Ce n'est pas spécial.


Cela arrive tous les jours au Moyen Orient.


Tous les jours, des dizaines de personnes meurent dans des attentats, dans des guerres civiles, dans des famines provoquées par ces guerres.


Le 12 Novembre, 43 personnes sont mortes au Liban dans un attentats suicide.


En avons-nous fait une expérience commune? mondiale? Non. "Parce que cela vient de chez eux" pourront dire certains. "Qu'on les renvoie chez eux" disent déjà certains.


Ce n'est pas vrai.


Cela ne vient pas de chez eux.


Cela vient de chez nous.


Cela vient de la race humaine.


Aux États-Unis, il y a eu huit mille vingt-sept morts par arme à feu depuis le premier janvier 2015. Cela fait vingt-cinq morts par jour. Vingt-cinq morts par jour, dans le pays soi-disant le plus démocratique de la planète.

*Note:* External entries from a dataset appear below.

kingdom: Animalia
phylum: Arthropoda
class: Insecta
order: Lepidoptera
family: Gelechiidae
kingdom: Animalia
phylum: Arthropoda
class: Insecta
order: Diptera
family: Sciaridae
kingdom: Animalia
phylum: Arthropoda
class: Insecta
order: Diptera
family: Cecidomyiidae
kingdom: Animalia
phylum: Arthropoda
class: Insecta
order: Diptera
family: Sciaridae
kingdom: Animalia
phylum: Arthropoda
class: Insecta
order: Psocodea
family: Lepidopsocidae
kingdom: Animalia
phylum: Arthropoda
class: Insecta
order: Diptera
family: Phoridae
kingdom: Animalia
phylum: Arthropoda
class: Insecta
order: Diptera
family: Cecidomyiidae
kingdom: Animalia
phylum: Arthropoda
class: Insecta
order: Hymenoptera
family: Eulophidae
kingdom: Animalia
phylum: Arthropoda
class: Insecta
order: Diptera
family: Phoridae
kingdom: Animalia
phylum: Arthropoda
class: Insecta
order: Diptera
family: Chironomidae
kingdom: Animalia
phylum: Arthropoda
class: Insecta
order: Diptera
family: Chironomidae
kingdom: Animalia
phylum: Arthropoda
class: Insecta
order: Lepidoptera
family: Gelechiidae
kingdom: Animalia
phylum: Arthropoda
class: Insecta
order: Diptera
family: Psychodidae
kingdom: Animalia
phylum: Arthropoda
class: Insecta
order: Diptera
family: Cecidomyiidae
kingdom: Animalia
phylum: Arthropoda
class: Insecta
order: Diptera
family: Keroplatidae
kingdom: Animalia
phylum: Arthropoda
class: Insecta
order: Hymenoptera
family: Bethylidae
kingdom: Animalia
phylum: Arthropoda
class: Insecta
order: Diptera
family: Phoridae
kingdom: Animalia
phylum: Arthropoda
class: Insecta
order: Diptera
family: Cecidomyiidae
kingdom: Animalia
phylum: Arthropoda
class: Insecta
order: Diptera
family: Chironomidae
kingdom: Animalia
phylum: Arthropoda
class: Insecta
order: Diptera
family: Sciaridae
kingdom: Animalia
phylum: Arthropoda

Pour exactement la même raison.


Le problème vient de la race humaine.

Mais ce n'est pas la race humaine le problème.

C'est la manière dont les humains sont éduqués.

C'est la manière que certains ont d'utiliser le présent et le passé.

C'est la manière dont certaines personnes parlent et transforment le monde.

Je parle bien entendu des fous qui endoctrinent ces humains et qui les poussent à agir ainsi.

Je parle également des structures qui permettent à ces gens-là de pouvoir dire ce qu'ils disent, qui leur apportent des preuves, mêmes minimes, pour rallier des humains à leurs causes égoïstes.

Le problème n'est pas ces personnes suicidaires, le problème est ce qui fait que ces personnes peuvent devenir suicidaires et entraîner avant leur mort d'autres dans la mort.

Le problème est la pauvreté, l'absence d'éducation, la faiblesse des esprits face à la folie et le déni de l'autre et de soi.


Le problème est ce qui se trouve en chacun de nous et qui, chez eux, s'est transformé en colère et leur a fait oublier ce qu'ils sont et ce que les autres sont, pour n'insister que sur un mot: "différent".


Et le problème est que ce mot se répand de 'notre' côté aussi. Parce qu'ils viennent d'un autre pays, parce qu'ils ne sont pas comme nous, on s'oppose à leur fuite de ce que nous condamnons, on s'oppose à leur tentative de vouloir avoir une vie comme nous la voulons pour nous, parce qu'ils sont différents.


Ce qui se passe chez eux est identique à ce qui se passe chez nous. Mais cela ne nous concerne pas. Cela est différent.


Ce n'est pas différent.


C'est exactement la même chose.


Ce sont exactement les mêmes personnes qui sont mortes hier, avant-hier et qui mourront peut-être demain. Et ces personnes sont exactement les mêmes que celles qui ont tué, qui tuent et qui tueront.


Ce sont tous des humains...


qui avant ont été des enfants qui voulaient savoir et qui voulaient jouer.

Tout comme ceux qui cherchent asile et ceux qui s'offensent de ce qui s'est produit hier, et avant-hier, et qui se produira demain.

Tout comme vous.


C'est pour cela que je n'ai pas envie d'écrire aujourd’hui.